ストップモーション・アニメーションで表現される過程や痕跡の魅力
このアーティスト・デュオによるストップモーション・アニメーションの魅力にはペインティングや造形物の制作の過程もがコマ撮りに含まれている点も挙げられます。

描かれたものが次の動きを表現するために塗りつぶされ、描き足されていく。立体として表現されている人間が移動する場合は、元いた場所から次の動きのポイント移動するために、一度解体され、また作り直される。そういった具合に制作の過程自体もストップモーション・アニメーションの動きとして取り込まれています。

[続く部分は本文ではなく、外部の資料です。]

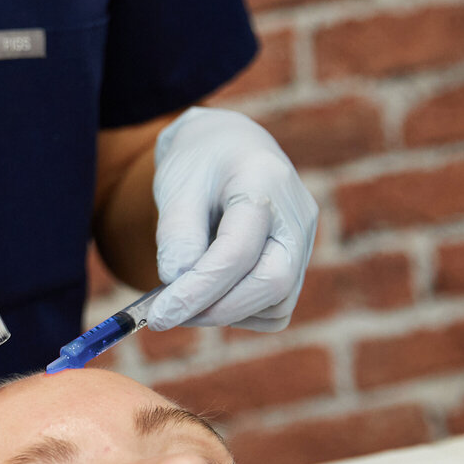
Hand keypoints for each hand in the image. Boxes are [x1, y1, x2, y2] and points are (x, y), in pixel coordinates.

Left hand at [148, 107, 318, 331]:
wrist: (227, 147)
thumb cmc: (199, 163)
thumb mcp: (176, 186)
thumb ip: (177, 234)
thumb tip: (176, 283)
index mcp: (265, 182)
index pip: (238, 252)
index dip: (197, 291)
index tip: (159, 315)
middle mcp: (297, 214)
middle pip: (272, 283)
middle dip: (216, 309)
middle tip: (167, 313)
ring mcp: (304, 240)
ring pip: (277, 304)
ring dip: (227, 313)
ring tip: (186, 294)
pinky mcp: (299, 261)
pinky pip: (276, 308)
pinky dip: (242, 312)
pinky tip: (212, 292)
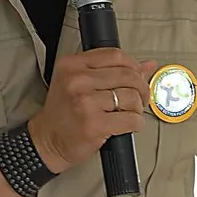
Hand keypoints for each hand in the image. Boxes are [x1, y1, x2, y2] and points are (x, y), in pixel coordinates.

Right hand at [28, 50, 157, 173]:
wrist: (47, 140)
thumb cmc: (64, 112)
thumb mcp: (79, 83)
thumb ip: (112, 71)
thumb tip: (148, 65)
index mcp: (72, 65)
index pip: (115, 56)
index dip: (133, 66)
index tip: (137, 76)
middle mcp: (77, 80)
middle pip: (127, 75)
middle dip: (141, 87)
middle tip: (140, 97)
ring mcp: (85, 102)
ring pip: (131, 96)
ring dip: (138, 107)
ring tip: (131, 112)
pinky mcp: (94, 124)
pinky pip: (130, 118)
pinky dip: (137, 123)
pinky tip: (131, 124)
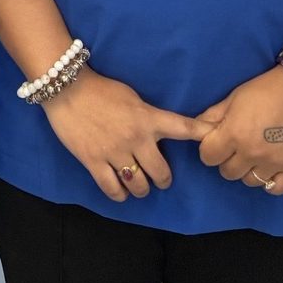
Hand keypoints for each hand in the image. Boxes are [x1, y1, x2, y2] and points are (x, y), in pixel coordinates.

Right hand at [41, 68, 207, 203]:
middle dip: (163, 179)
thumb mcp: (132, 97)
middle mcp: (135, 138)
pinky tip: (120, 191)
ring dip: (141, 189)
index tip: (215, 138)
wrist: (67, 87)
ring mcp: (114, 152)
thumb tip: (157, 130)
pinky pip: (112, 189)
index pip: (182, 127)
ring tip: (139, 185)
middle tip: (159, 178)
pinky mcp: (93, 161)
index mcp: (147, 118)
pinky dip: (120, 195)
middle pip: (161, 173)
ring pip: (139, 186)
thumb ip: (147, 115)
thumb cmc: (100, 89)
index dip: (202, 133)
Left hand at [196, 68, 282, 195]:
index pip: (208, 157)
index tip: (217, 142)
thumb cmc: (266, 89)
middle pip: (227, 172)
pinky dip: (270, 182)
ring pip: (250, 181)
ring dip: (249, 170)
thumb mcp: (234, 97)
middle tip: (237, 147)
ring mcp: (274, 163)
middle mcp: (252, 153)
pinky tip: (269, 169)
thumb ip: (213, 116)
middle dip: (228, 159)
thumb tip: (196, 129)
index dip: (210, 148)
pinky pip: (275, 189)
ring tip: (256, 155)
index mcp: (234, 134)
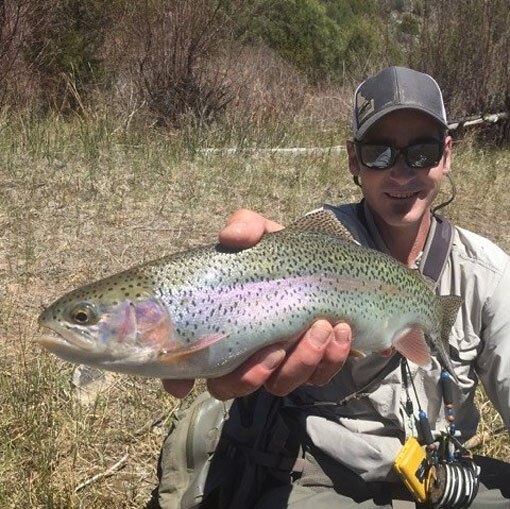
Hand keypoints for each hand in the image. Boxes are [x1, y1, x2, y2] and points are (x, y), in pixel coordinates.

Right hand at [161, 209, 351, 399]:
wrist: (330, 263)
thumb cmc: (284, 253)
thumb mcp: (264, 234)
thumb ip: (246, 227)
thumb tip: (231, 236)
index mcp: (224, 323)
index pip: (188, 360)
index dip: (178, 377)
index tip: (180, 385)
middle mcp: (244, 351)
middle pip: (232, 386)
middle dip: (254, 374)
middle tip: (279, 345)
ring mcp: (279, 363)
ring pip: (280, 385)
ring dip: (301, 362)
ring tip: (322, 327)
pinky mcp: (314, 365)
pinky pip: (319, 377)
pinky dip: (331, 359)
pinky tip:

スムーズな動きを表現しようと考えたときに、一般的には省かれる過程の部分までもが作品に表れ、画面の中で常時何かが作り変えられていくという独特の生々しさが記録されることで、物語の悪夢的な状況もより効果的に伝わってきます。

注目作が取り組むチリの歴史
『オオカミの家』の物語の下敷きには、ピノチェト軍事政権下のチリに実在したコミューン「コロニア・ディグニダ」があるとされています。映画自体も、コミューンから逃げ出した少女が森の家で恐ろしい出来事を経験することで、「コミューンが戻るべき家である」と考え直すという、コミューンのプロパガンダ的な体裁で表現することで、歴史の暗部との独特な向き合い方を提示しているようです。

この『オオカミの家』に限らず、「コロニア・ディグニダ」や独裁政権時代の歴史については、近年多くの映画で言及されているようです。コロニアについては、今年日本で公開された『コロニアの子供たち』(2021年)や『コロニア』(2015年)などが、



そして独裁政権については、独裁者であったアウグスト・ピノチェトを250歳の吸血鬼として描いたNetflix制作の注目作『伯爵』も先月公開されたばかりです。


『オオカミの家』のプロパガンダのスタイルや、『伯爵』の吸血鬼などには、映画でこそ可能な歴史との向き合い方が示されているようで大変興味深いです。

映画『オオカミの家』は現在国内の多くのミニシアターで公開されており、配信についてもMUBIにて視聴可能(2023/10/3時点)です。ぜひこの機会にストップモーション・アニメーションの独特な世界を体験してみてはいかがでしょうか。